Bond X1 and X3 to ground. That will be your neutral.


----------



## BBQ (Nov 16, 2010)

The lack of bonding would cause odd voltage reading line to ground but would not change the readings line to line.

It sounds like an encapsulated transformer and those get very hot to the touch.

Read the tag on it and see how many degrees of rise it is rated for, likely you will be surprised how hot the label allows.


----------



## the resistance (Jan 26, 2013)

Its rated for 180 degrees ,its only a single pole 120 volt ckt .i didnt have time to take voltage readings before end of shift but i opened it and noticed the missing bonding and grounding and thought that could contribute . a operater at the plant touched it and thought it was overheating but you made a good point if its rated for 180 degrees its a poor choice of transformer for the location it was installed.and i plan on making that neutral a actual "grounded" conductor tonight


----------



## the resistance (Jan 26, 2013)

are you sure it's X 1 X 3, and does it matter which one you bond. I planned on taking voltage reading to see if I can distinguish which one would be a neutral


----------



## don_resqcapt19 (Jul 18, 2010)

the resistance said:


> are you sure it's X 1 X 3, and does it matter which one you bond. I planned on taking voltage reading to see if I can distinguish which one would be a neutral


It does not matter which one you bond. Until you make the bond there is no grounded conductor. Voltage readings will not really tell you anything other than it is an ungrounded system.


----------



## big2bird (Oct 1, 2012)

the resistance said:


> the transformer seems to be slightly hotter to touch then normal .someone put in a raintight transformer inside and it has NO venting I thought that could also be a contributing factor to the slight overheating


No venting, or totally enclosed does not necessarily mean raintight.
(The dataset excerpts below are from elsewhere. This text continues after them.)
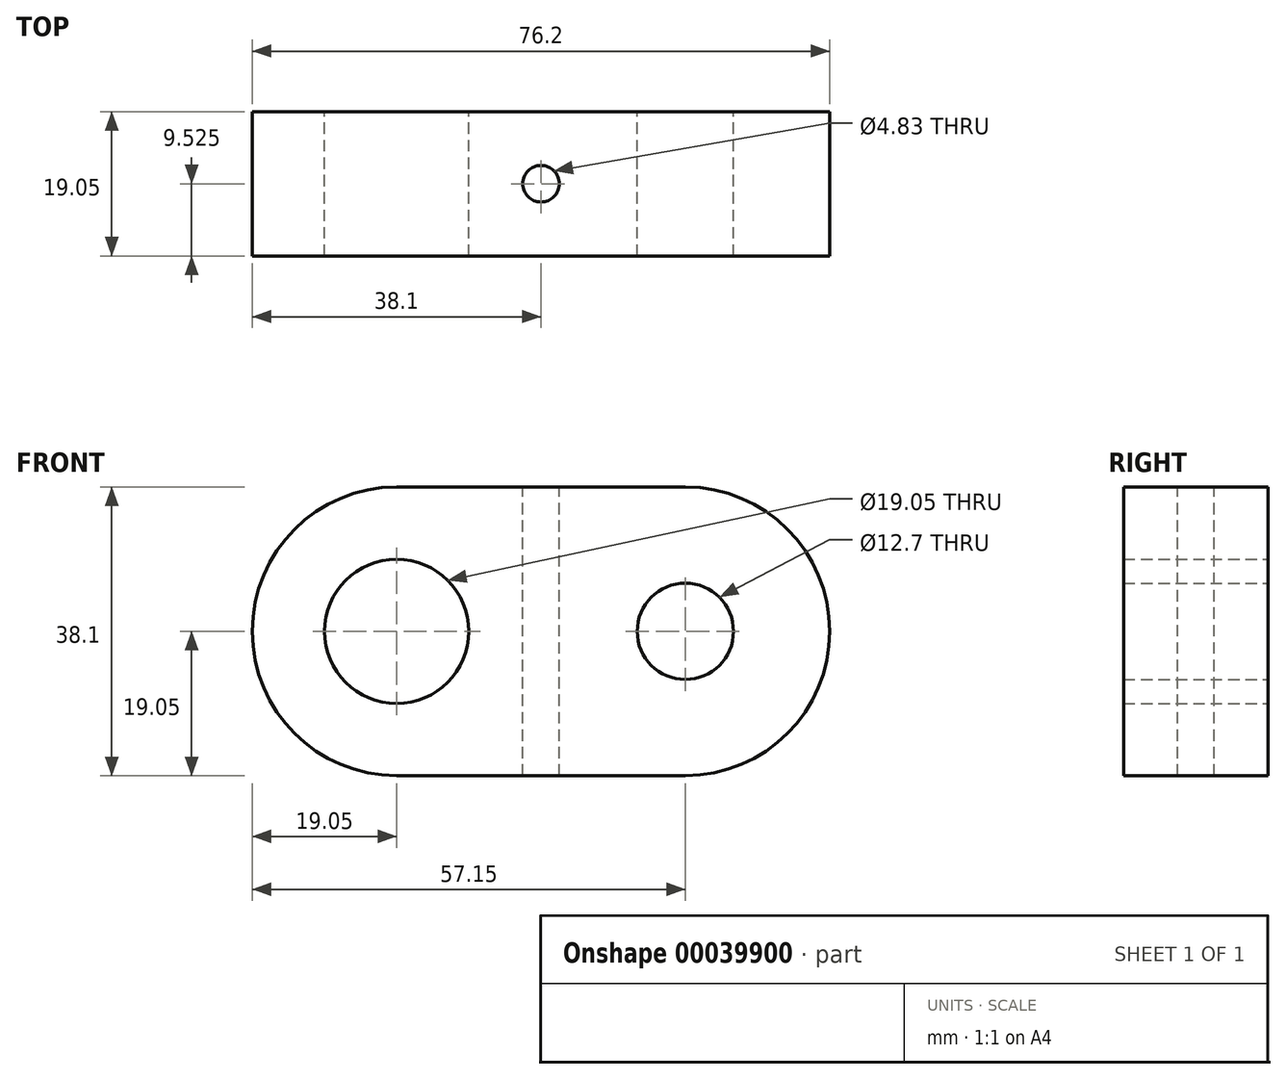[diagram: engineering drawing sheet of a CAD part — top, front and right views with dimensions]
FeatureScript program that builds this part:
annotation { "Feature Type Name" : "Feature", "Feature Type Description" : "" }
export const myFeature = defineFeature(function(context is Context, id is Id, definition is map)
    precondition{}
    {
        {
            var Q0;
            Q0=qCreatedBy(makeId("Front.planeOp"),FACE);
            var sketch = newSketch(context, id + "F0", { "sketchPlane" : qUnion([Q0])});
            skLineSegment(sketch, "E0.rect.bottom", {"start": v(19.05, 19.05) * mm, "end": v(-19.05, 19.05) * mm});
            skLineSegment(sketch, "E0.rect.top", {"start": v(19.05, -19.05) * mm, "end": v(-19.05, -19.05) * mm});
            skLineSegment(sketch, "E0.rect.left", {"start": v(38.1, 0) * mm, "end": v(38.1, 0) * mm});
            skLineSegment(sketch, "E0.rect.right", {"start": v(-38.1, 0) * mm, "end": v(-38.1, 0) * mm});
            skPoint(sketch, "E0.rect.middle", {"position": v(0, 0) * mm});
            skPoint(sketch, "E1.visualSharp", {"position": v(-38.1, 19.05) * mm});
            skArc(sketch, "E1.filletArc", {"start": v(-19.05, 19.05) * mm, "mid": v(-32.52, 13.47) * mm, "end": v(-38.1, 0) * mm});
            skPoint(sketch, "E2.visualSharp", {"position": v(-38.1, -19.05) * mm});
            skArc(sketch, "E2.filletArc", {"start": v(-38.1, 0) * mm, "mid": v(-32.52, -13.47) * mm, "end": v(-19.05, -19.05) * mm});
            skPoint(sketch, "E3.visualSharp", {"position": v(38.1, -19.05) * mm});
            skArc(sketch, "E3.filletArc", {"start": v(19.05, -19.05) * mm, "mid": v(32.52, -13.47) * mm, "end": v(38.1, 0) * mm});
            skPoint(sketch, "E4.visualSharp", {"position": v(38.1, 19.05) * mm});
            skArc(sketch, "E4.filletArc", {"start": v(38.1, 0) * mm, "mid": v(32.52, 13.47) * mm, "end": v(19.05, 19.05) * mm});
            skCircle(sketch, "E5", {"center": v(-19.05, 0) * mm, "radius": 9.53 * mm});
            skCircle(sketch, "E6", {"center": v(19.05, 0) * mm, "radius": 6.35 * mm});
            skSolve(sketch);
        }
        {
            var Q0;
            Q0=makeQuery(id+"F0.imprint","IMPRINT",FACE,{"disambiguationData":[TD([[makeQuery(id+"F0.imprint","IMPRINT",EDGE,{"derivedFrom":sQuery(id+"F0.wireOp",EDGE,"E0.rect.bottom")}),1.0]])]});
            extrude(context, id + "F1", {"entities" : qUnion([Q0]), "depth" : 19.05 * mm});
        }
        {
            var Q0;
            Q0=makeQuery(id+"F1.opExtrude","SWEPT_FACE",FACE,{"disambiguationData":[OSD([sQuery(id+"F0.wireOp",EDGE,"E0.rect.bottom")])]});
            var sketch = newSketch(context, id + "F2", { "sketchPlane" : qUnion([Q0])});
            skLineSegment(sketch, "E7", {"start": v(-38.1, -19.05) * mm, "end": v(-38.1, 0) * mm});
            skLineSegment(sketch, "E8", {"start": v(38.1, 0) * mm, "end": v(38.1, -19.05) * mm});
            skCircle(sketch, "E9", {"center": v(0, -9.52) * mm, "radius": 2.41 * mm});
            skSolve(sketch);
        }
        {
            var Q0;
            Q0=makeQuery(id+"F2.imprint","IMPRINT",FACE,{"disambiguationData":[TD([[makeQuery(id+"F2.imprint","IMPRINT",EDGE,{"derivedFrom":sQuery(id+"F2.wireOp",EDGE,"E9")}),1.0]])]});
            extrude(context, id + "F3", {"entities" : qUnion([Q0]), "operationType" : NewBodyOperationType.REMOVE, "oppositeDirection" : true, "depth" : 38.1 * mm});
        }
    });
There are plenty of ventilated NEMA 3R transformers.
Is there alot of dust, or lint/powders in that area?


----------



## Jlarson (Jun 28, 2009)

the resistance said:


> its a poor choice of transformer for the location it was installed


How did you come to this incorrect conclusion?


----------



## Chrisibew440 (Sep 13, 2013)

Yeah typically those smaller encased transformers you can fry eggs on even under very little load.


----------